_Input_
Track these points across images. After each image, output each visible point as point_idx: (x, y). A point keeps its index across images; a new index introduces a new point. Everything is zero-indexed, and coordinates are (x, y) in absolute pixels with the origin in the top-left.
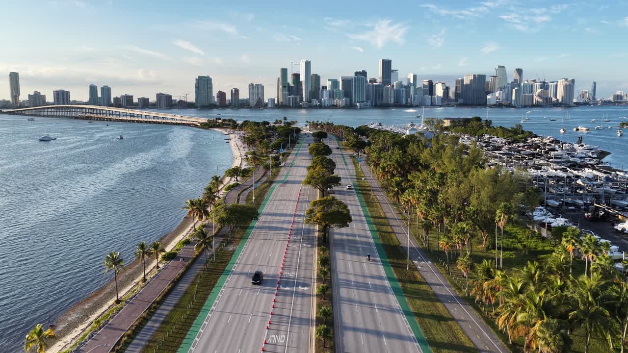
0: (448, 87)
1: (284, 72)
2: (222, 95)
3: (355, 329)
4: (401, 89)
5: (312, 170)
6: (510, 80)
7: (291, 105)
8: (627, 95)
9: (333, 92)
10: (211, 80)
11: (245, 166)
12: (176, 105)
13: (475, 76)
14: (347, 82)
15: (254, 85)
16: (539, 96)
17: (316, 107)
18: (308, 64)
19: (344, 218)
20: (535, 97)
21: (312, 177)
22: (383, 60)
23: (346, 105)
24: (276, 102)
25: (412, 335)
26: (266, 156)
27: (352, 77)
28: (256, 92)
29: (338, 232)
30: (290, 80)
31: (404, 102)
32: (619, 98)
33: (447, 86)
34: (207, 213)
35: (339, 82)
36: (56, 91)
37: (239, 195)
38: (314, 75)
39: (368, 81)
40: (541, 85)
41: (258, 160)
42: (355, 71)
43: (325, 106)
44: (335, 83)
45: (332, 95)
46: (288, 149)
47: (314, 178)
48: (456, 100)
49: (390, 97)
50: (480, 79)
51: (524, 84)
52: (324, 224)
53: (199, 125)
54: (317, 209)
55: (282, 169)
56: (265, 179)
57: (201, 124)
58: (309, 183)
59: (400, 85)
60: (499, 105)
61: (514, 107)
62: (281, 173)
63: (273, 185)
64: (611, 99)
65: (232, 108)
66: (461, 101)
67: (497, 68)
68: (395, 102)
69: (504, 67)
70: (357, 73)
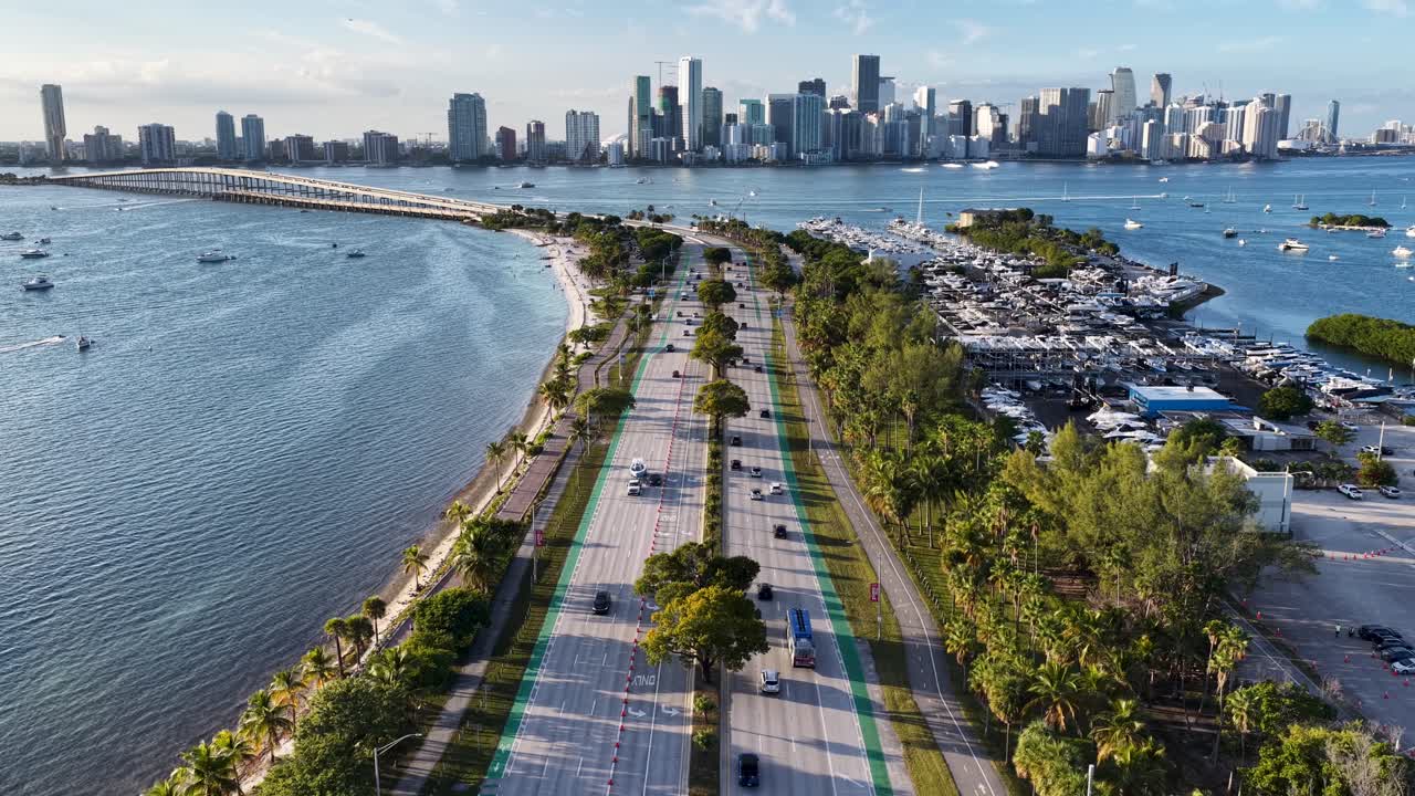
0: (1005, 116)
1: (643, 83)
2: (507, 135)
3: (742, 511)
4: (901, 122)
5: (703, 337)
6: (1142, 101)
7: (659, 158)
8: (1410, 130)
9: (750, 129)
10: (481, 101)
11: (593, 320)
12: (407, 156)
13: (1063, 92)
14: (780, 106)
15: (578, 113)
16: (1202, 137)
17: (712, 164)
18: (695, 68)
19: (740, 406)
20: (1193, 140)
21: (703, 348)
22: (862, 58)
23: (779, 157)
24: (626, 149)
25: (797, 516)
26: (625, 301)
27: (791, 95)
28: (581, 132)
29: (734, 424)
30: (656, 102)
31: (906, 152)
32: (1390, 136)
33: (1002, 113)
34: (564, 399)
35: (764, 106)
36: (145, 127)
37: (596, 372)
38: (708, 89)
39: (829, 102)
40: (1211, 112)
41: (615, 309)
42: (801, 81)
43: (732, 161)
44: (755, 108)
45: (749, 136)
46: (662, 285)
47: (706, 349)
48: (1022, 145)
49: (877, 140)
50: (1076, 98)
51: (1171, 110)
52: (715, 413)
53: (479, 219)
54: (710, 394)
55: (655, 327)
56: (629, 345)
57: (484, 218)
58: (698, 356)
59: (898, 111)
60: (1113, 159)
61: (1147, 163)
62: (653, 334)
63: (645, 355)
64: (1372, 140)
65: (531, 166)
66: (1032, 146)
67: (1114, 73)
68: (885, 151)
69: (1129, 70)
70: (804, 86)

_About this exercise_
Everything from the line with "56: (265, 179)" through the end of the records is to be repeated exactly. The pictures are not.

_Completed task_
56: (265, 179)
57: (201, 124)
58: (309, 183)
59: (400, 85)
60: (499, 105)
61: (514, 107)
62: (281, 173)
63: (273, 185)
64: (611, 99)
65: (232, 108)
66: (461, 101)
67: (497, 68)
68: (395, 102)
69: (504, 67)
70: (357, 73)
0: (1005, 116)
1: (643, 83)
2: (507, 135)
3: (742, 511)
4: (901, 122)
5: (703, 337)
6: (1142, 101)
7: (659, 158)
8: (1410, 130)
9: (750, 129)
10: (481, 101)
11: (593, 320)
12: (407, 156)
13: (1063, 92)
14: (780, 106)
15: (578, 113)
16: (1202, 137)
17: (712, 164)
18: (695, 68)
19: (740, 406)
20: (1193, 140)
21: (703, 348)
22: (862, 58)
23: (779, 157)
24: (626, 149)
25: (797, 516)
26: (625, 301)
27: (791, 95)
28: (581, 132)
29: (734, 424)
30: (656, 102)
31: (906, 152)
32: (1390, 136)
33: (1002, 113)
34: (564, 399)
35: (764, 106)
36: (145, 127)
37: (596, 372)
38: (708, 89)
39: (829, 102)
40: (1211, 112)
41: (615, 309)
42: (801, 81)
43: (732, 161)
44: (755, 108)
45: (749, 136)
46: (662, 285)
47: (706, 349)
48: (1022, 145)
49: (877, 140)
50: (1076, 98)
51: (1171, 110)
52: (715, 413)
53: (479, 219)
54: (710, 394)
55: (655, 327)
56: (629, 345)
57: (484, 218)
58: (698, 356)
59: (898, 111)
60: (1113, 159)
61: (1147, 163)
62: (653, 334)
63: (645, 355)
64: (1372, 140)
65: (531, 166)
66: (1032, 146)
67: (1114, 73)
68: (885, 151)
69: (1129, 70)
70: (804, 86)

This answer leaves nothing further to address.